» **Work instruction**
Please restate all of the records word for word, setting the pictures aside.

» **Data entries**
━━━━━━━━━━━━━━━━

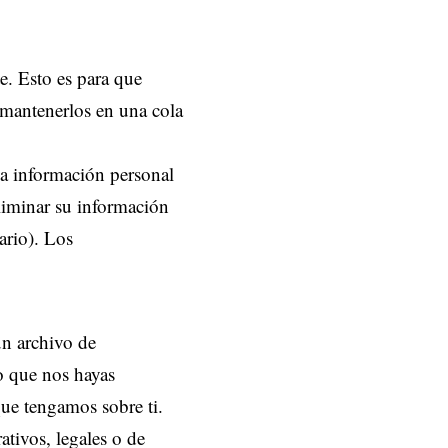
e. Esto es para que
mantenerlos en una cola
la información personal
eliminar su información
rio). Los
un archivo de
o que nos hayas
ue tengamos sobre ti.
tivos, legales o de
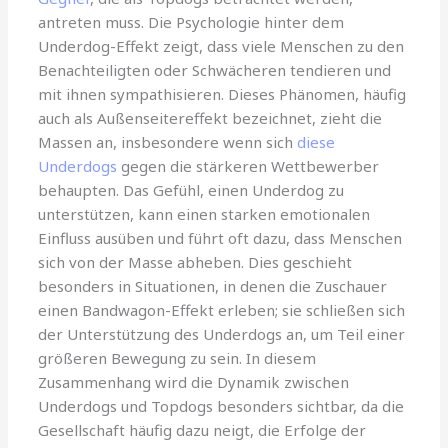
antreten muss. Die Psychologie hinter dem
Underdog-Effekt zeigt, dass viele Menschen zu den
Benachteiligten oder Schwächeren tendieren und
mit ihnen sympathisieren. Dieses Phänomen, häufig
auch als Außenseitereffekt bezeichnet, zieht die
Massen an, insbesondere wenn sich
diese
Underdogs
gegen die stärkeren Wettbewerber
behaupten. Das Gefühl, einen Underdog zu
unterstützen, kann einen starken emotionalen
Einfluss ausüben und führt oft dazu, dass Menschen
sich von der Masse abheben. Dies geschieht
besonders in Situationen, in denen die Zuschauer
einen Bandwagon-Effekt erleben; sie schließen sich
der Unterstützung des Underdogs an, um Teil einer
größeren Bewegung zu sein. In diesem
Zusammenhang wird die Dynamik zwischen
Underdogs und Topdogs besonders sichtbar, da die
Gesellschaft häufig dazu neigt, die Erfolge der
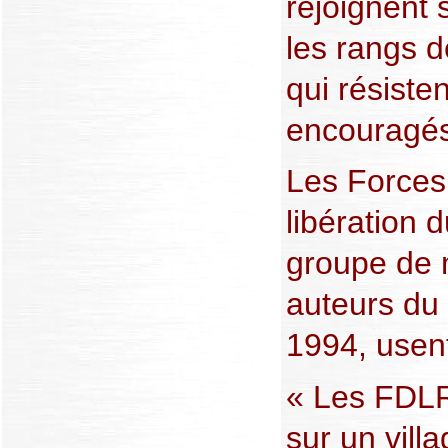
rejoignent 
les rangs d
qui résiste
encouragés
Les Forces
libération
groupe de m
auteurs du
1994, usent
« Les FDLR
sur un vill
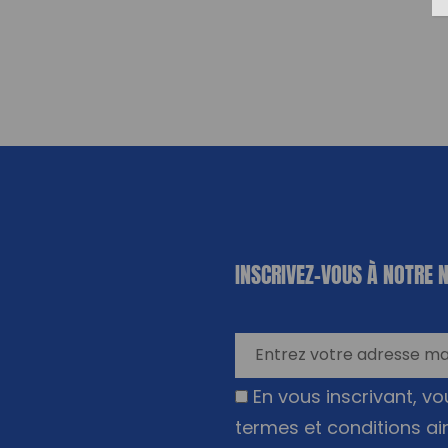
«
*
» indique
INSCRIVEZ-VOUS À NOTRE 
les champs
nécessaires
En vous inscrivant, v
termes et conditions ai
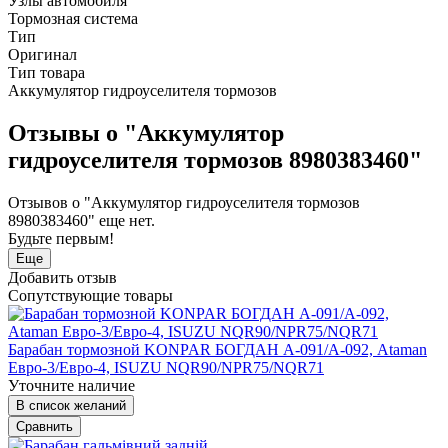
Узлы автомобиля
Тормозная система
Тип
Оригинал
Тип товара
Аккумулятор гидроуселителя тормозов
Отзывы о "Аккумулятор
гидроуселителя тормозов 8980383460"
Отзывов о "Аккумулятор гидроуселителя тормозов
8980383460" еще нет.
Будьте первым!
Еще
Добавить отзыв
Сопутствующие товары
Барабан тормозной KONPAR БОГДАН А-091/А-092, Ataman
Евро-3/Евро-4, ISUZU NQR90/NPR75/NQR71
Уточните наличие
В список желаний
Сравнить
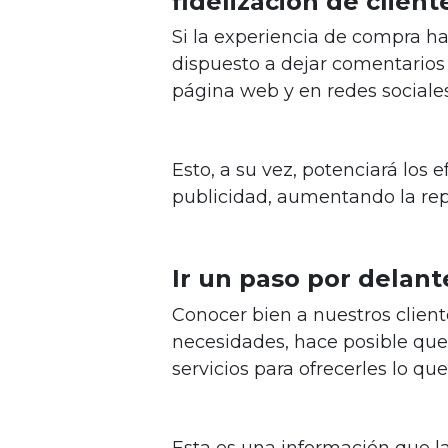
fidelización de client
Si la experiencia de compra h
dispuesto a dejar comentarios 
página web y en redes sociales
Esto, a su vez, potenciará los
publicidad, aumentando la rep
Ir un paso por delan
Conocer bien a nuestros cliente
necesidades, hace posible qu
servicios para ofrecerles lo qu
Esta es una información que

━━━━━━━━━━━━━━━━

» **Task response**
e. Esto es para que
mantenerlos en una cola
la información personal
eliminar su información
rio). Los
un archivo de
o que nos hayas
ue tengamos sobre ti.
tivos, legales o de
antreten muss. Die Psychologie hinter dem
Underdog-Effekt zeigt, dass viele Menschen zu den
Benachteiligten oder Schwächeren tendieren und
mit ihnen sympathisieren. Dieses Phänomen, häufig
auch als Außenseitereffekt bezeichnet, zieht die
Massen an, insbesondere wenn sich
diese
Underdogs
gegen die stärkeren Wettbewerber
behaupten. Das Gefühl, einen Underdog zu
unterstützen, kann einen starken emotionalen
Einfluss ausüben und führt oft dazu, dass Menschen
sich von der Masse abheben. Dies geschieht
besonders in Situationen, in denen die Zuschauer
einen Bandwagon-Effekt erleben; sie schließen sich
der Unterstützung des Underdogs an, um Teil einer
größeren Bewegung zu sein. In diesem
Zusammenhang wird die Dynamik zwischen
Underdogs und Topdogs besonders sichtbar, da die
Gesellschaft häufig dazu neigt, die Erfolge der
rejoignent 
les rangs d
qui résiste
encouragés
Les Forces
libération
groupe de m
auteurs du
1994, usent
« Les FDLR
sur un vill
«
*
» indique
INSCRIVEZ-VOUS À NOTRE 
les champs
nécessaires
En vous inscrivant, v
termes et conditions ai
Узлы автомобиля
Тормозная система
Тип
Оригинал
Тип товара
Аккумулятор гидроуселителя тормозов
Отзывы о "Аккумулятор
гидроуселителя тормозов 8980383460"
Отзывов о "Аккумулятор гидроуселителя тормозов
8980383460" еще нет.
Будьте первым!
Еще
Добавить отзыв
Сопутствующие товары
Барабан тормозной KONPAR БОГДАН А-091/А-092, Ataman
Евро-3/Евро-4, ISUZU NQR90/NPR75/NQR71
Уточните наличие
В список желаний
Сравнить
fidelización de client
Si la experiencia de compra h
dispuesto a dejar comentarios 
página web y en redes sociales
Esto, a su vez, potenciará los
publicidad, aumentando la rep
Ir un paso por delan
Conocer bien a nuestros cliente
necesidades, hace posible qu
servicios para ofrecerles lo qu
Esta es una información que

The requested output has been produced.